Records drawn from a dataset
-- Opening Marker --

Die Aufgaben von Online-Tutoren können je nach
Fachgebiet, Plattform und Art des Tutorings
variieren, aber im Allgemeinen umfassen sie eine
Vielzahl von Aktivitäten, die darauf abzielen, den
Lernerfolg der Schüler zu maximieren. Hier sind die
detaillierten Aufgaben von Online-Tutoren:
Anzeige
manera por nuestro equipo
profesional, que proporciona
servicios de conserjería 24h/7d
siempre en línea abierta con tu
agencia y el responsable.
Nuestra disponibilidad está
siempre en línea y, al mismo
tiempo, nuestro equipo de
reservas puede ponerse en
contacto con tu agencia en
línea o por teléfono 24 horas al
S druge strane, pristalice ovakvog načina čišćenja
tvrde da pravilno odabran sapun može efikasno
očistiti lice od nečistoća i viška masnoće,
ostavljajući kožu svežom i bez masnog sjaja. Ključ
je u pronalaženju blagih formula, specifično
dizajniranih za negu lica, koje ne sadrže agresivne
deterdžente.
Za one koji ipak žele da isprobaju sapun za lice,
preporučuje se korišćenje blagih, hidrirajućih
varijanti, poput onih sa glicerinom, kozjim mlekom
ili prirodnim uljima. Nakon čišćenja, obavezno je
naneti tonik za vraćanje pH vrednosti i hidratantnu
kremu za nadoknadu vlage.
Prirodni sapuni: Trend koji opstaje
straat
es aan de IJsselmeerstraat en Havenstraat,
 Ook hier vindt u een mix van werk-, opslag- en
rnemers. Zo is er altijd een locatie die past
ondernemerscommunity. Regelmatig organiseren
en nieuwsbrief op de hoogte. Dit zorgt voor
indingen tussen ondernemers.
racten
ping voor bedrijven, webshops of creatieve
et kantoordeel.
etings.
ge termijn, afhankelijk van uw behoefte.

-- Closing Marker --

Starting at the line that contains "siempre en línea abierta con tu" and stopping after the line that contains "tvrde da pravilno odabran sapun može efikasno", write out every line exactly as it appears above, and no other line.

siempre en línea abierta con tu
agencia y el responsable.
Nuestra disponibilidad está
siempre en línea y, al mismo
tiempo, nuestro equipo de
reservas puede ponerse en
contacto con tu agencia en
línea o por teléfono 24 horas al
S druge strane, pristalice ovakvog načina čišćenja
tvrde da pravilno odabran sapun može efikasno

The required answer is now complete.